“If I fail, God will, I hope, have mercy upon me, for nobody else will.”
Wellesley.
Soult, joined by Mortier and Ney, had some 50,000 men with which to face the victor of Talavera. Had Cuesta guarded the mountain passes as he was supposed to do, Wellesley would not have found himself in so awkward a predicament. Both his front and rear were threatened, the former by Victor and Sebastiani and the latter by Soult. While his ranks were sadly depleted, those of the French were augmented. By great good fortune General Craufurd and his celebrated Light Division arrived on the morning of the 29th July, the day following the conclusion of the battle.
Rumour proved on this occasion a powerful ally of the Commander-in-Chief, for had not Craufurd heard of the supposed death of Sir Arthur, it is scarcely likely that he would have urged his men, each loaded with forty pounds weight on his back, to march forty-three English miles in twenty-two hours. Wellesley made up his mind to advance against Soult, but was forced to abandon the idea when he heard that the enemy had entered Plasencia in great force, thereby severing the British communications with Lisbon. A retreat “to take up the defensive line of the Tagus” became eminently necessary. “We were in a bad scrape,” he writes on the 8th August, “from which I think I have extricated both armies; and I really believe that, if I had not determined to retire at the moment I did, all retreat would have been cut off for both.” “Both,” of course, includes the Spaniards, whose “train of mismanagement,” added to Soult’s advance, were contributing causes of his withdrawal.
The Spaniards promised to remain at Talavera to watch the movements of the enemy and to assist the wounded. No sooner was Wellesley out of the way than Cuesta felt that the position was untenable, with the result that many British soldiers, rendered unable to keep up with the Spanish troops by reason of their wounds, were made prisoners by Victor, who soon afterwards took possession of the town.

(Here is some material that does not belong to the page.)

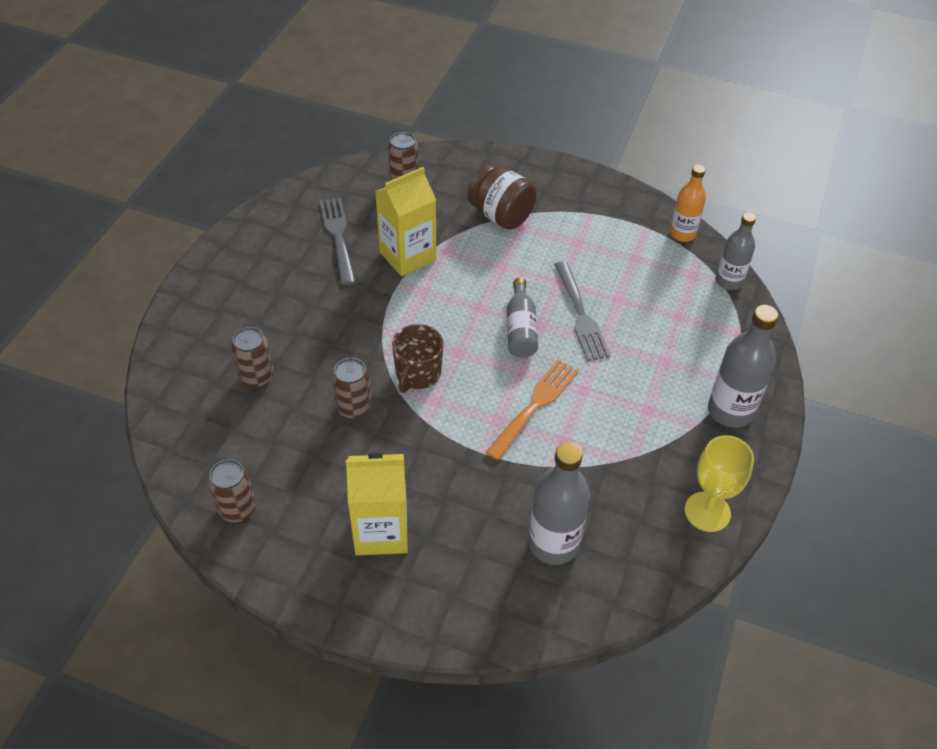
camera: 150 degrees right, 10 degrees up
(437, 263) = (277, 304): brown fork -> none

The Tagus was crossed at Arzobispo, and a rearguard of 8000 Spaniards, under Cuesta, left to defend the passage. At Almarez the bridge of boats was broken to arrest Soult’s advance from Naval Moral, no great distance away, and on the high road. As it happened, the French Marshal was able to cross the river at Arzobispo by means of a ford. He promptly defeated the Spanish force there and captured their guns. Not a few of the defenders fled, throwing away their arms and clothing, a very usual device. This was followed by the defeat of Venegas by Joseph and Sebastiani at Almonacid, near Toledo, where several thousand men were either killed, wounded, or captured, and of a Portuguese and Spanish column which had been detached from the main army, under Sir Robert Wilson, by Ney at the Puerto de Baños.
In the middle of August 1809 the various armies were occupying the following positions: British, Jaraicejo; Eguia, Deleytosa; Vanegas, La Carolina; Ney, Salamanca; Kellermann, Valladolid; Soult, Plasencia; Mortier, Oropesa and Arzobispo; Victor, Talavera and Toledo; Sebastiani, La Mancha.
The storm was followed by a lull, for the contesting armies were all but worn out and required rest. Wellesley made his headquarters first at Deleytosa, and, when that place was vacated on the 11th, at Jaraicejo; the Spanish made the former town their headquarters, and the Portuguese army, under Beresford, withdrew within their home frontier.
“While the army remained in this position,” namely, Deleytosa, General Sir George T. Napier records: “We suffered dreadfully from want of food; nothing but a small portion of unground wheat and (when we could catch them) about a quarter of a pound of old goats’ flesh each man; no salt, bread, or wine; and as the Spaniards had plundered the baggage of the British army during the battle of Talavera, there was nothing of any kind to be procured to help us out, such as tea or sugar.”[54] These defects the General determined to remedy, for “no troops can serve to any good purpose unless they are regularly fed,” a maxim equivalent to that of Napoleon that “an army moves on its stomach.”
Cuesta resigned his command, which was given to Eguia, but from henceforth the British Commander placed his sole reliance on his own forces. The lack of co-operation in the combined army was also evident in that of the French, for the various marshals had separated, and, to Napoleon’s disgust, lost a golden opportunity of crushing the hated English, which was never again vouchsafed to them. “Force Wellesley to fight on every possible occasion,” was his frequent cry. “Win if you can, but lose a battle rather than deliver none. We can afford to expend three men for every one he loses, and you will thus wear him out in the end.” Wellesley preferred to conserve his energy, not to squander it.
After repeated requests for provisions and means of transport, all more or less evasively answered by the Spanish authorities, Wellesley carried out his threat and fell back upon the frontiers of Portugal. Not without a certain suggestion of irony, he was at this time appointed a Captain-General in the Spanish service, and received six Andalusian horses “in the name of King Ferdinand the VIIth.” Shortly afterwards he was notified that he had been elevated to the Peerage, with the titles of Baron Douro of Wellesley, and Viscount Wellington of Talavera. From henceforth we shall style him Wellington, a signature he first adopted on the 16th September 1809.